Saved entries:
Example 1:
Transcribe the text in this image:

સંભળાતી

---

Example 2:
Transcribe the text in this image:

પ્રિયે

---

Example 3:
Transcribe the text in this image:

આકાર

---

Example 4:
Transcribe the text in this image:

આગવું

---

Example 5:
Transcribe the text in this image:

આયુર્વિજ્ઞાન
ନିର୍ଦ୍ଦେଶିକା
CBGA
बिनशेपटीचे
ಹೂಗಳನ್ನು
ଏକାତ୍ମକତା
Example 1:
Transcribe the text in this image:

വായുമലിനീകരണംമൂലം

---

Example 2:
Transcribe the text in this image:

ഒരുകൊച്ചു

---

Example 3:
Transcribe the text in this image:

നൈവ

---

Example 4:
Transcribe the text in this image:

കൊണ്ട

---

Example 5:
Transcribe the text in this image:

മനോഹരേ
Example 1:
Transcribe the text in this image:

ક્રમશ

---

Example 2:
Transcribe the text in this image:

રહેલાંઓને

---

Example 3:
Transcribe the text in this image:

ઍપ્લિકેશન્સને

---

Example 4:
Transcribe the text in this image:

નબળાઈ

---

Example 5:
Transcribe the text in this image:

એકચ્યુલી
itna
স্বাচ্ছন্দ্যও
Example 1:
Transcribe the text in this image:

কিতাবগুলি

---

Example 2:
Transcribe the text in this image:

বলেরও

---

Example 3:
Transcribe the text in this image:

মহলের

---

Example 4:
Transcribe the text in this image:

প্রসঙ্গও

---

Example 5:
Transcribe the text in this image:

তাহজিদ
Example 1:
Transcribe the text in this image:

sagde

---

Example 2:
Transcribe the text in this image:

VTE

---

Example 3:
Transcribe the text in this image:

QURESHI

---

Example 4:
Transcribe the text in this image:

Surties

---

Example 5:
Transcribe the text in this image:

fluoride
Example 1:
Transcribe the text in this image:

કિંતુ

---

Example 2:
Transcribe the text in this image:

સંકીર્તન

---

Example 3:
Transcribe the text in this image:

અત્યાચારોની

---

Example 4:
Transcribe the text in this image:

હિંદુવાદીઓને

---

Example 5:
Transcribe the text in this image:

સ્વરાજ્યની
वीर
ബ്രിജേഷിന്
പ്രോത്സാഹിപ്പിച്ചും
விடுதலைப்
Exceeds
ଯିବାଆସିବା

_Directions_.
I'd like every record written out exactly as given.

_Response area_.
Example 1:
Transcribe the text in this image:

સંભળાતી

---

Example 2:
Transcribe the text in this image:

પ્રિયે

---

Example 3:
Transcribe the text in this image:

આકાર

---

Example 4:
Transcribe the text in this image:

આગવું

---

Example 5:
Transcribe the text in this image:

આયુર્વિજ્ઞાન
ନିର୍ଦ୍ଦେଶିକା
CBGA
बिनशेपटीचे
ಹೂಗಳನ್ನು
ଏକାତ୍ମକତା
Example 1:
Transcribe the text in this image:

വായുമലിനീകരണംമൂലം

---

Example 2:
Transcribe the text in this image:

ഒരുകൊച്ചു

---

Example 3:
Transcribe the text in this image:

നൈവ

---

Example 4:
Transcribe the text in this image:

കൊണ്ട

---

Example 5:
Transcribe the text in this image:

മനോഹരേ
Example 1:
Transcribe the text in this image:

ક્રમશ

---

Example 2:
Transcribe the text in this image:

રહેલાંઓને

---

Example 3:
Transcribe the text in this image:

ઍપ્લિકેશન્સને

---

Example 4:
Transcribe the text in this image:

નબળાઈ

---

Example 5:
Transcribe the text in this image:

એકચ્યુલી
itna
স্বাচ্ছন্দ্যও
Example 1:
Transcribe the text in this image:

কিতাবগুলি

---

Example 2:
Transcribe the text in this image:

বলেরও

---

Example 3:
Transcribe the text in this image:

মহলের

---

Example 4:
Transcribe the text in this image:

প্রসঙ্গও

---

Example 5:
Transcribe the text in this image:

তাহজিদ
Example 1:
Transcribe the text in this image:

sagde

---

Example 2:
Transcribe the text in this image:

VTE

---

Example 3:
Transcribe the text in this image:

QURESHI

---

Example 4:
Transcribe the text in this image:

Surties

---

Example 5:
Transcribe the text in this image:

fluoride
Example 1:
Transcribe the text in this image:

કિંતુ

---

Example 2:
Transcribe the text in this image:

સંકીર્તન

---

Example 3:
Transcribe the text in this image:

અત્યાચારોની

---

Example 4:
Transcribe the text in this image:

હિંદુવાદીઓને

---

Example 5:
Transcribe the text in this image:

સ્વરાજ્યની
वीर
ബ്രിജേഷിന്
പ്രോത്സാഹിപ്പിച്ചും
விடுதலைப்
Exceeds
ଯିବାଆସିବା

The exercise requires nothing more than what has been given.